What was the first-ever platinum single?
Like it or not, commercial acclaim and the industry’s means of measuring it are the biggest benchmarks of success for any work within its ecosystem. We can debate all day, every day, about what it means to be successful and why focusing on commercialism is the ultimate downfall of art, but when it comes to it, sales and units remain the only objective quantifier of what the word itself means.
Of course, that’s not entirely true, though, is it? As factual as numbers seem, there are endless possibilities when it comes to what success truly means. Take a look at some of the most innovative artists in history: most of them spoke about selling out at one point or another, usually in the context of venturing too close to commercialism and abandoning their own artistic principles.
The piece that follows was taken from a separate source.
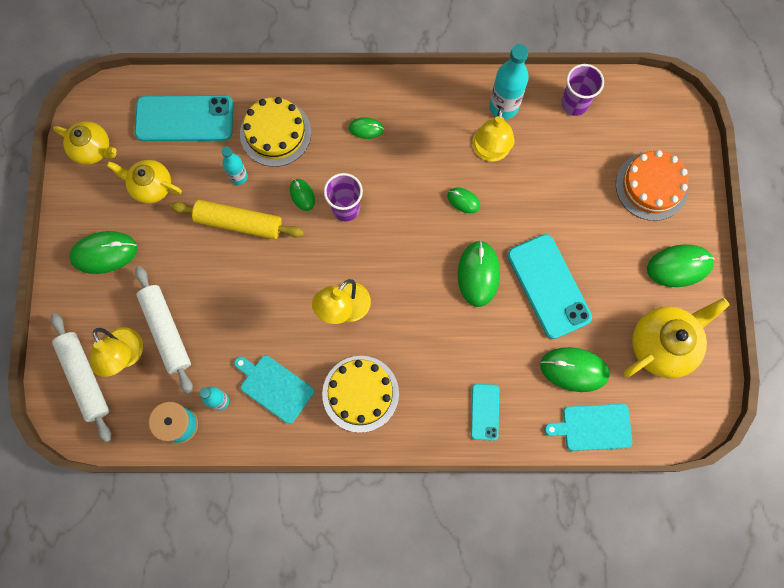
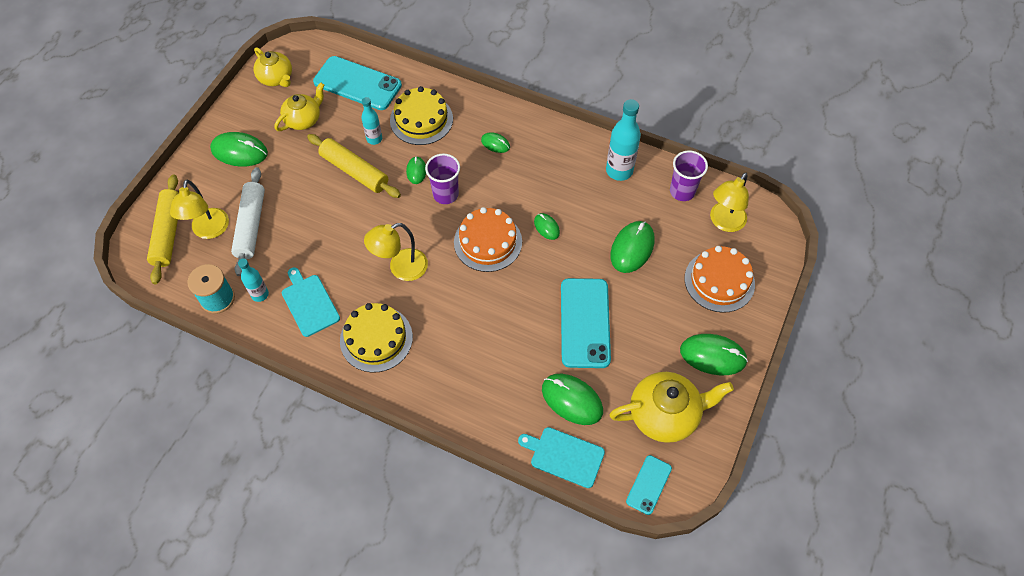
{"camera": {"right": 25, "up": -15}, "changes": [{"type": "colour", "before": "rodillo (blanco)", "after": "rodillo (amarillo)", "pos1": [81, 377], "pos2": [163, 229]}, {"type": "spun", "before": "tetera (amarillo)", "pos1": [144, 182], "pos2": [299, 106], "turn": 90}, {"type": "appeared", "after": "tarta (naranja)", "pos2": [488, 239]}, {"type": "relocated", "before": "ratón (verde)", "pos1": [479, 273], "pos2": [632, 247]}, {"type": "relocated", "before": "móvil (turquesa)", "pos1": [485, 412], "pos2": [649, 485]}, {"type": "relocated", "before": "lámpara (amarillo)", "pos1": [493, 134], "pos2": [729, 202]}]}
What makes this even more interesting is that a lot of these relate to popular breakthroughs, like Metallica’s pivot towards a more polished sound with The Black Album, or David Bowie’s unrelenting distaste for ‘Space Oddity’. In Bowie’s mind, or his words, rather, ‘Space Oddity’ was “a farce song” written as an “antidote to space fever”. Or, as Tony Visconti more succinctly put it, it was a “cheap shot”.
Still, the track reached platinum certification in a handful of countries, including the UK, proving just how much Bowie’s disdain for such a move clashed with the public’s response. But what exactly does it mean to achieve platinum status, and who was the first to be awarded the label? The metric was introduced almost two decades after the RIAA introduced the gold record for sales in 1958, which celebrated records with sales over 500,000 units.
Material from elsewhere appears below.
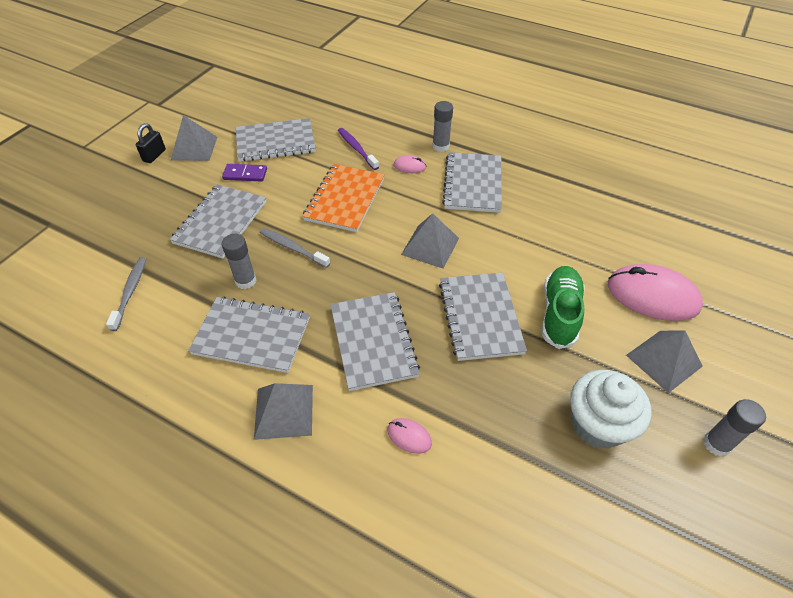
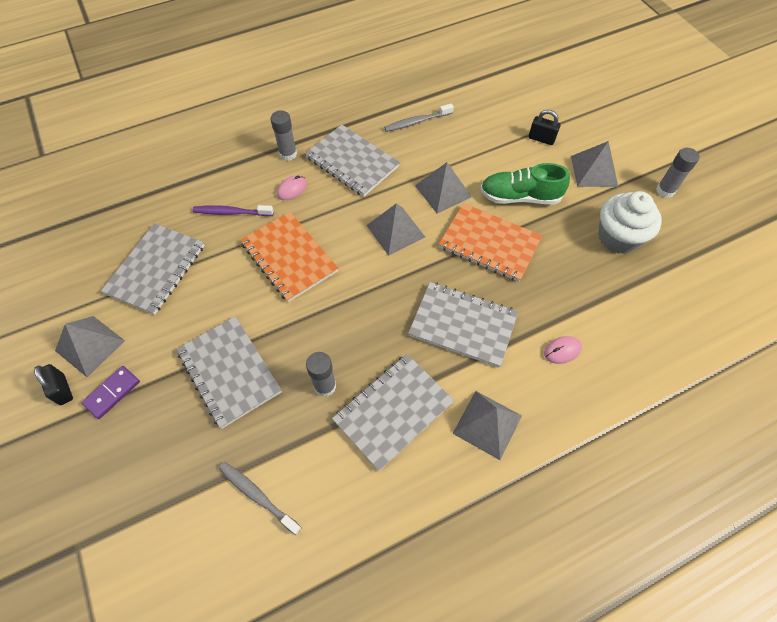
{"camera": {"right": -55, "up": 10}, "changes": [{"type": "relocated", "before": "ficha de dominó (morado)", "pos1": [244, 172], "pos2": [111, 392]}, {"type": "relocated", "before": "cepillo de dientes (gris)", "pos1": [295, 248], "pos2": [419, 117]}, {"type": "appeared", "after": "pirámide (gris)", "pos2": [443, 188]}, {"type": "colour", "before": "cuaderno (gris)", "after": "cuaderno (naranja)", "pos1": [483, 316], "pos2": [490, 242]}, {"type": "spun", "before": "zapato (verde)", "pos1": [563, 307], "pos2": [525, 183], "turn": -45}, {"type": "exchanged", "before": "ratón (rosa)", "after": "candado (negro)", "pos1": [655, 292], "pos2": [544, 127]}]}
Who achieved the first-ever platinum single?
As the industry grew and sales soared beyond their gold status, the need for a fitting measurement became clear. And so, platinum was introduced in 1976 to recognise one million sales, the first going to soul singer Johnnie Taylor for his single ‘Disco Lady’. Initially, a song Taylor didn’t feel was right for him, ‘Disco Lady’ could have gone either way, though his producer Don Davies remained adamant, and it ended up being an R&B smash, tackling disco without having to live up to its sensibilities.
“A lot of people thought it was disco,” Taylor said, per Mojo. “But it was not a disco tune. We were just talking about disco”. ‘Disco Lady’ sold over two million units in the US, though it would be no match for the first-ever platinum album, which was the Eagles’ Their Greatest Hits (1971–1975), which achieved 38x platinum in the US with over 38million units sold, numbers that also make it the best-selling album of the 20th century.
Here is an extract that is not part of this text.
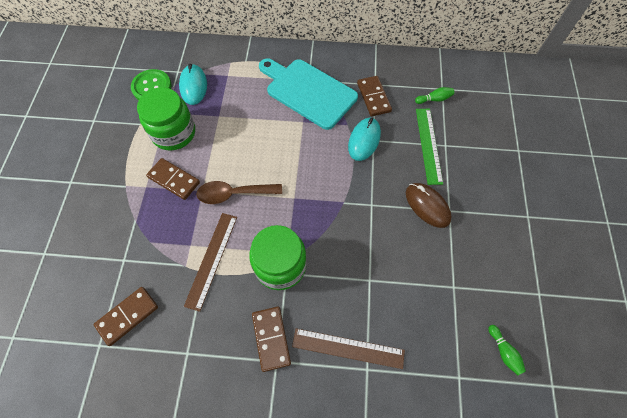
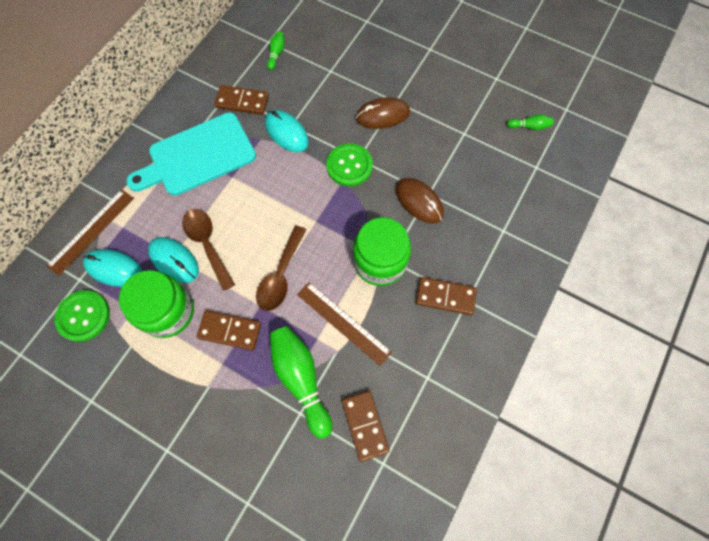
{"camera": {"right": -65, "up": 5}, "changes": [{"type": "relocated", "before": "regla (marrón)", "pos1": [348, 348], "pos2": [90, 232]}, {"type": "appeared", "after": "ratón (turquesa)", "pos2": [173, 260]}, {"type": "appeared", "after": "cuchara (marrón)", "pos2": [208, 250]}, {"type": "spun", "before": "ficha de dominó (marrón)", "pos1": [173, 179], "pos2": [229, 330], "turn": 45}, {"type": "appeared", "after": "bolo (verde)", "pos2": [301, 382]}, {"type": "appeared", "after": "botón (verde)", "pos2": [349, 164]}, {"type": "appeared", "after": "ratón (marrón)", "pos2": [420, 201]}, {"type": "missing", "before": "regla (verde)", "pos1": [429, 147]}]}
Still, all things considered, these certifications certainly sound nice, but what do they mean, beyond recognising mass success? Obviously, they’re important to the industry’s standards, but how many remain frozen in time, or how often do these limitations break out of their own culture and eras, remaining ever-relevant, just like the Eagles’ Their Greatest Hits? Sometimes, all they’re good for is flagging cultural shifts, some evidently far more meaningful than others.